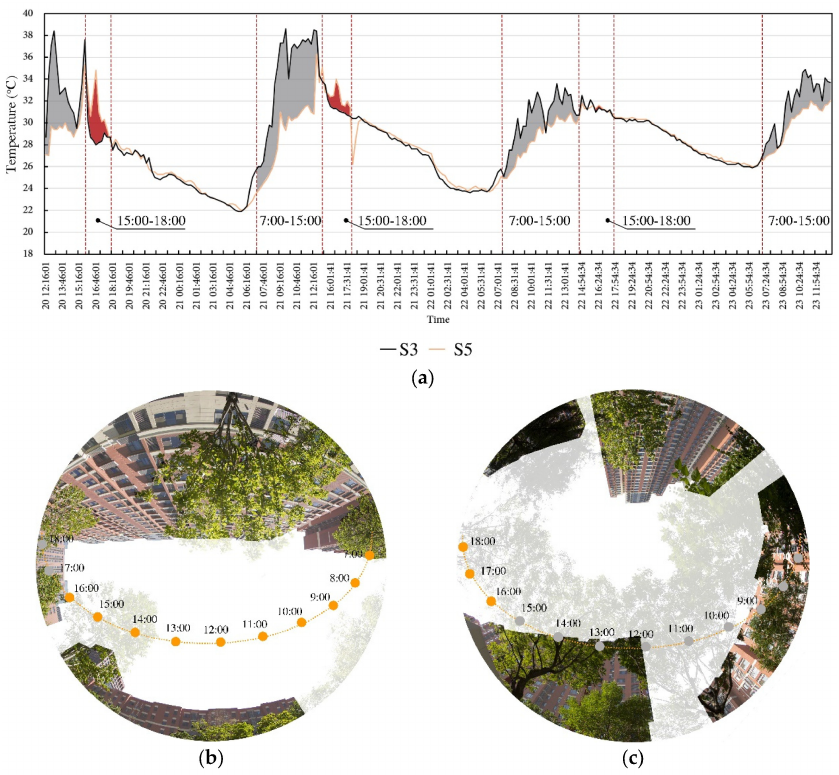
Figure 14. Ta changes ( a ) at 20–23 August and fisheye photos ( b , c ) of S3, S5 in Shuangqing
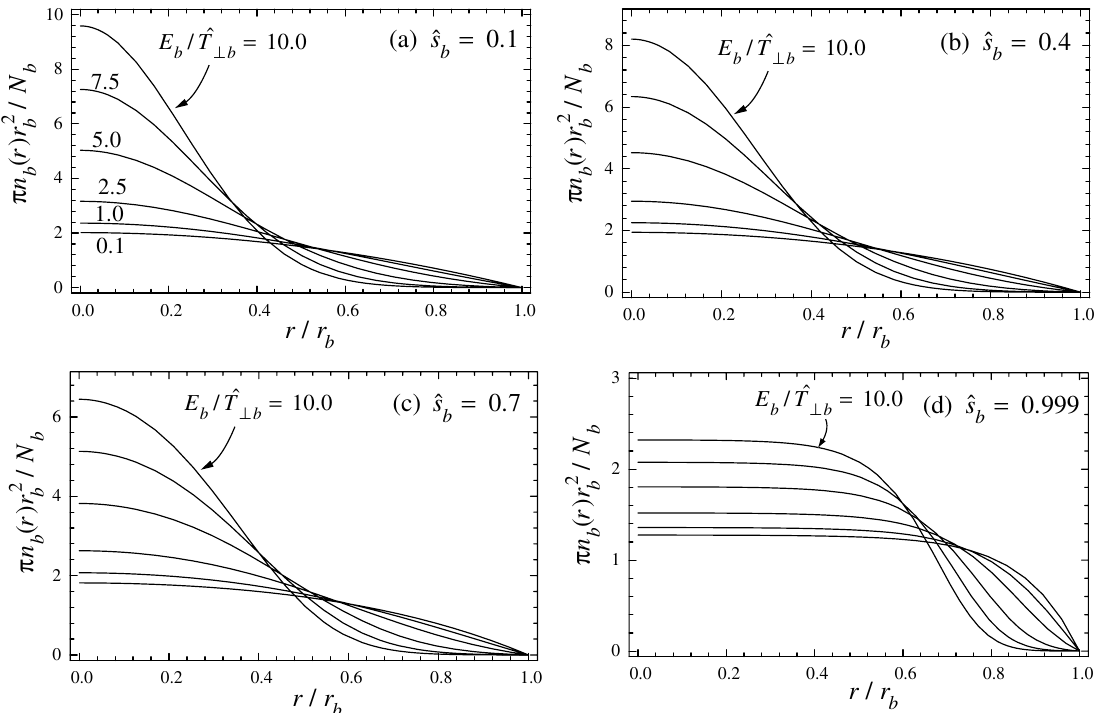
(cid:1) r (cid:3) (cid:25)r 2 =N versus r=r obtained from Eqs. (6) and (8) for (a) ^ ss b b b b = ^ TT )=) identical to those in Fig. ? b and b 0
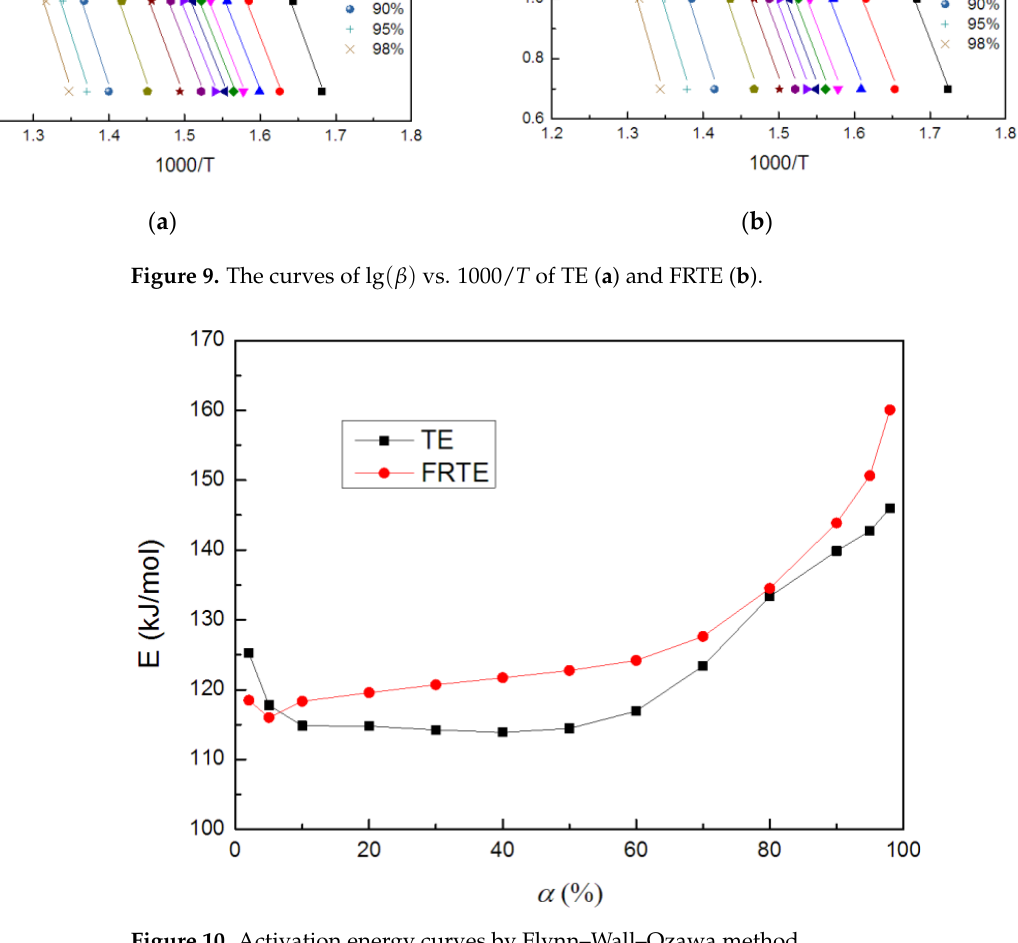
Figure 10. Activation energy curves by Flynn – Wall – Ozawa method.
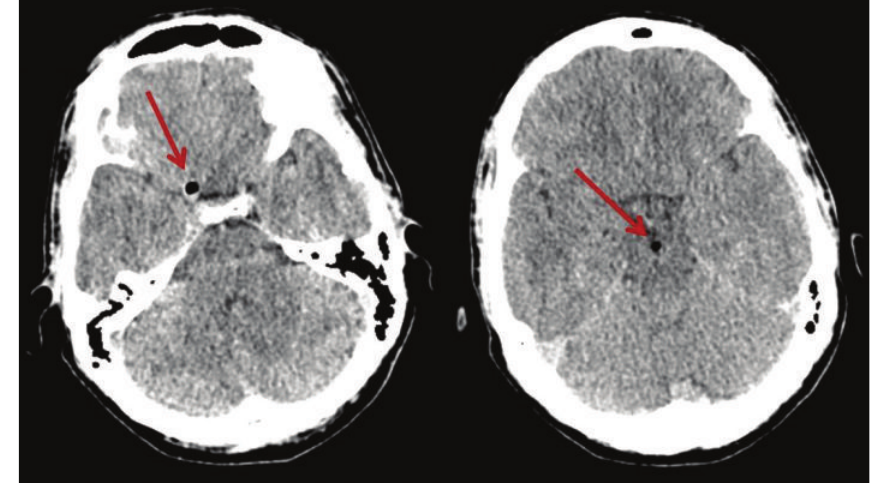
Figure 3: Cranial CT scan showing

**WHAT YOU HAVE TO DO:** Each line from the one that holds "(cid:1) r (cid:3)" through the end of the material should be repeated exactly, and nothing more. Leave out any picture.

**OUTPUT FOR THIS EXERCISE:**
(cid:1) r (cid:3) (cid:25)r 2 =N versus r=r obtained from Eqs. (6) and (8) for (a) ^ ss b b b b = ^ TT )=) identical to those in Fig. ? b and b 0
Figure 10. Activation energy curves by Flynn – Wall – Ozawa method.
Figure 3: Cranial CT scan showing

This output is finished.